Air travel has a big environmental footprint, and not only because of the fuel necessary to power a plane thousands of miles. Those wispy clouds an airplane leaves in its wake, called contrails, play a significant role in global warming, and researchers have said that as flights get more fuel efficient and air traffic gets worse, we’ll see more, longer-lasting contrails, with harsher effects. But new research from Imperial College London suggests there may be an easy solution: diverting a few flights to slightly higher or lower altitudes, which could cut the climate impact of contrails by more than half.
Contrails form when a plane’s warm engine exhaust meets the cold, low-pressure air around the plane in the atmosphere. Water vapor freezes around black carbon particles in the exhaust, and we see the condensation as streaks of clouds through the sky. Though contrails don’t last all that long—dissipating in either a few minutes or hours, depending on the humidity—they have dire environmental consequences.
Contrails cause an effect known as “radiative forcing,” where they trap heat radiating from the Earth’s surface, preventing it from releasing into the atmosphere, thus warming the air below. Research has suggested that contrails have a daily impact on atmospheric temperature greater than all the accumulated carbon emissions from all aircrafts, since air travel first began.
“They are short lived, but they have a strong effect during the time that they exist,” says Marc Stettler, a lecturer on transport and the environment at Imperial College London, in an email. “The fact that they are short lived also presents an opportunity—it means that the aviation industry could very quickly reduce its overall impact on climate change by addressing contrails.” Stettler is the lead author of the new research, published recently in the journal Environmental Science & Technology, that looks into how the altitude of flights could lessen contrails and their environmental impacts.
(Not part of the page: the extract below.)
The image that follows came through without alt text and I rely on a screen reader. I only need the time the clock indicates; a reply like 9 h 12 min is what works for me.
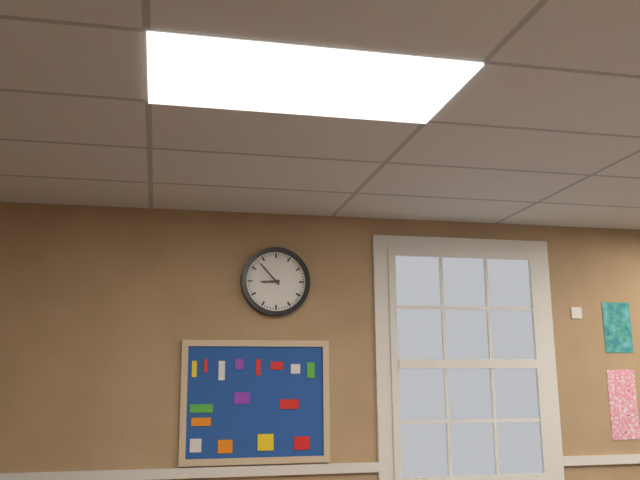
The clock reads 8 h 53 min
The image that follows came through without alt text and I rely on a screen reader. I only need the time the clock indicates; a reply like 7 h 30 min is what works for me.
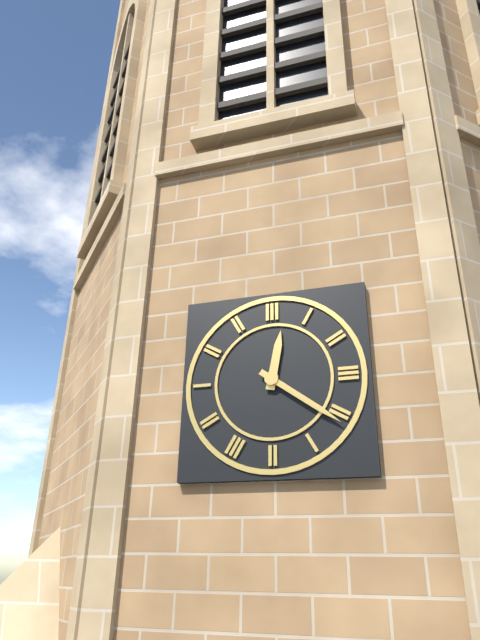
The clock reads 12 h 21 min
Stettler found that changing just a few of the thousands of flights a day to different altitudes—either 2,000 feet higher or 2,000 feet lower—could reduce contrails’ effects up to 59%. That’s because contrails don’t form in all areas of the sky. There must be high humidity and cold temperature conditions in the atmosphere, Stettler explains, and those conditions create a “contrail forming region.” “It turns out that the contrail forming regions are relatively thin,” he says. “That means that small altitude changes to certain flights could mean that the flight no longer flies through a contrail forming region, meaning that a contrail isn’t formed, or it doesn’t last as long.”
For the paper, Stettler and his colleagues used computer simulations of Japan’s airspace, looking at how altitude changes could reduce contrails and their warming effects. They found that just 2% of flights were responsible for 80% of the radiative forcing in the airspace, and altering those flights’ altitudes would lead to that nearly 60% drop in contrail-related climate impact. Forcing an aircraft to fly lower could affect how much fuel it uses—planes are more fuel efficient at higher altitudes—but Stettler says that the reduction in contrail formation would more than offset the carbon emissions from that extra fuel.
More efficient engine combustion in planes would also help lessen contrails, and advancements in that technology combined with the small altitude changes could reduce contrail harm by around 90%, the researchers say. This wouldn’t instantly make flying completely eco-friendly, but it could be a big step in that effort. “Our study addresses the contrail-related climate impact,” Stettler says. “The aviation industry will also need to address the CO2 emissions, and steps are being taken to do this by more fuel efficient aircraft, more efficient routing of flights and sustainable aviation fuels.”
Stettler is also confident that because such a small percentage of flights would need to be altered to have a big impact, this change wouldn’t be a huge disruption to air traffic management. Next, he and his team hope to work with an airline and air traffic controllers to see just how this strategy could be implemented. “The aviation industry needs to address it’s total impact on climate change,” he says, “and our study shows that there may be a way to make significant improvements very quickly.”